Let’s see what the WayDown does.
function WayDown:actionWith(aPlayer)
if aPlayer:provideWayDownKey() then
self.runner:createNewLevel()
else
self.runner:addTextToCrawl("You must have a key to go further!")
end
end
function GameRunner:createNewLevel()
self.requestNewLevel = true
end
function GameRunner:playerTurnComplete()
if self.requestNewLevel then
self:createLevel(12)
self.requestNewLevel = false
else
self.playerCanMove = false
self.monsters:move()
self.playerCanMove = true
end
end
function GameRunner:placePlayerInRoom1()
local r1 = self.rooms[1]
local tile = r1:centerTile()
self.player = Player:cloneFrom(self.player, tile,self)
end
Ah, we clone the player. No doubt that’s gone flaky.
function Player:cloneFrom(oldPlayer, tile, runner)
local player = Player(tile,runner)
if oldPlayer then player:initAttributes(oldPlayer) end
return player
end
This is surely wrong, but I also think that I changed the semantics of initAttributes
:
function Player:initAttributes(attrs)
self.attributeSheet = AttributeSheet(self,750)
self:initRetainedAttributes(attrs)
end
function Player:initRetainedAttributes(attrs)

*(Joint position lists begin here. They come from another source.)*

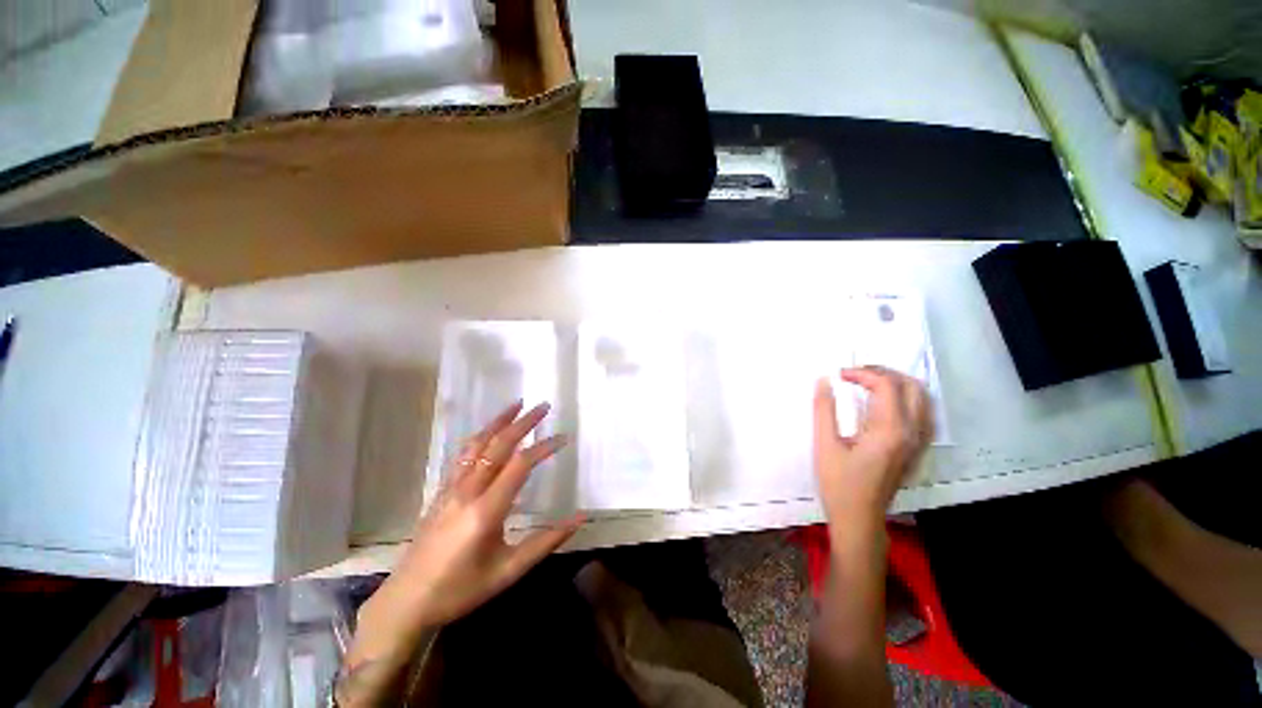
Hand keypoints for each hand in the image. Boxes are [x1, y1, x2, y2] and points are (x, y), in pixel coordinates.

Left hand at [346, 402, 580, 683]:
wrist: (406, 602)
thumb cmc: (460, 590)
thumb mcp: (509, 571)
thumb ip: (546, 542)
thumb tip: (580, 518)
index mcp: (486, 511)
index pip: (520, 465)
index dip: (544, 447)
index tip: (564, 437)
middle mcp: (467, 491)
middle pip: (498, 445)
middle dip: (523, 422)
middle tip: (543, 406)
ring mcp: (450, 489)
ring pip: (476, 444)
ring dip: (498, 421)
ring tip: (516, 405)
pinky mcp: (441, 491)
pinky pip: (463, 456)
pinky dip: (480, 436)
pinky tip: (489, 432)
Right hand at [813, 366, 932, 533]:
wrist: (859, 519)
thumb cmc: (839, 483)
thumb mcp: (825, 445)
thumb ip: (824, 409)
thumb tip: (823, 381)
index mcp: (890, 430)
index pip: (886, 385)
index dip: (861, 373)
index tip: (837, 375)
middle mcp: (911, 433)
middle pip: (911, 386)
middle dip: (882, 373)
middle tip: (854, 374)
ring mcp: (918, 442)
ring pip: (922, 398)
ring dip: (896, 383)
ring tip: (868, 383)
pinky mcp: (916, 449)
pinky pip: (922, 413)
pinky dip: (906, 398)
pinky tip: (886, 403)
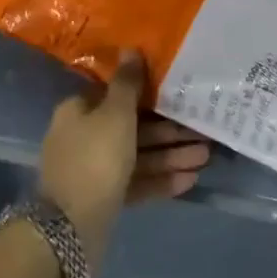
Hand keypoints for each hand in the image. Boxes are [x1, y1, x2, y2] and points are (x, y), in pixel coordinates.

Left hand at [37, 52, 210, 260]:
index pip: (117, 95)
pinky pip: (138, 182)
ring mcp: (94, 170)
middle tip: (204, 131)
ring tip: (206, 156)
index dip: (149, 93)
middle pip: (133, 127)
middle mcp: (84, 137)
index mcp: (79, 111)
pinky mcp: (105, 198)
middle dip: (170, 131)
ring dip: (171, 155)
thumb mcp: (115, 114)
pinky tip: (191, 179)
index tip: (180, 94)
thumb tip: (130, 48)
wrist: (70, 229)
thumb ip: (128, 83)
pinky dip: (162, 179)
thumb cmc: (95, 159)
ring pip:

self._characterSheet = CharacterSheet(attrs)
end
Ah, we’re not doing anything with the attrs variable at all yet. But right now it’s not an attrs, it’s a player masquerading as attributes. Let’s forward this as we should:
function Player:cloneFrom(oldPlayer, tile, runner)
local player = Player(tile,runner)
if oldPlayer then player:cloneCharacterSheet(oldPlayer) end
return player
end
function Player:cloneCharacterSheet(oldPlayer)
self._characterSheet = CharacterSheet:cloneFrom(oldPlayer._characterSheet)
end
function CharacterSheet:cloneFrom(oldSheet)
return oldSheet -- no change at this time
end
I’m allowing the reference to the member variable in cloneCharacterSheet, since we are a Player and we know what our members are. One could argue against this but I’m feeling rushed. I think this works. I’ll have to find a WayDown to test it.
Works as intended. I should really write a test for that method.
_:test("Clone CharacterSheet", function()
local cs = CharacterSheet()
cs:addPoints("Health", 5)
_:expect(cs:health()).is(17)
local clone = CharacterSheet:cloneFrom(cs)
_:expect(clone:health()).is(17)
end)
Bump the first sheet’s health, clone it, expect a bumped health. Perfect. Let’s commit: Entities now use CharacterSheet for all access to attributes.
Let’s sum up:
Summary
Well, we haven’t done our story, healing, yet, but we have managed to encapsulate all the character attributes into a separate class, CharacterSheet, which was the task we set ourselves for the morning. It did take rather longer than I had anticipated, and we should consider why.
The good news is that almost all the things that needed changing were triggered by tests. The only one I remember that wasn’t was cloning. So the tests did what tests are supposed to do, drive out a implementation that works.
However, the process was particularly tedious because of the way test results are displayed by CodeaUnit. It displays the result of every expect
in the console, whether it succeeds or fails. There are about 180 of them in my tests, and when five of them fail, you have to scroll around trying to find them in that narrow little console. So it takes a while even to find the one you want to work on.
It turns out that I can somewhat improve that by setting
CodeaUnit.detailed = false
In any test suite where I don’t want to see all the OKs. And that’s all of them at least for now. That reduces the clutter a lot and I wish I had remembered that fact. They’re set now, for next time. Commit: set all tests to detailed = false.
Tedious or not, the process worked pretty smoothly, with only one or two real surprises. But why were there so many changes?
There were so many changes because we didn’t have the CharacterSheet abstraction, and the result was that there were lots of little methods all over who were dealing with one little element of what would finally wind up in CharacterSheet. Had I seen that object trying to be born sooner, I’d have had less to change. Even so, it was only a hour or so of work, so not what you could call a “big refactoring”.
We’re a good step closer to being able to put in healing. Unless something catches my eye1, we’ll do that tomorrow. See you then!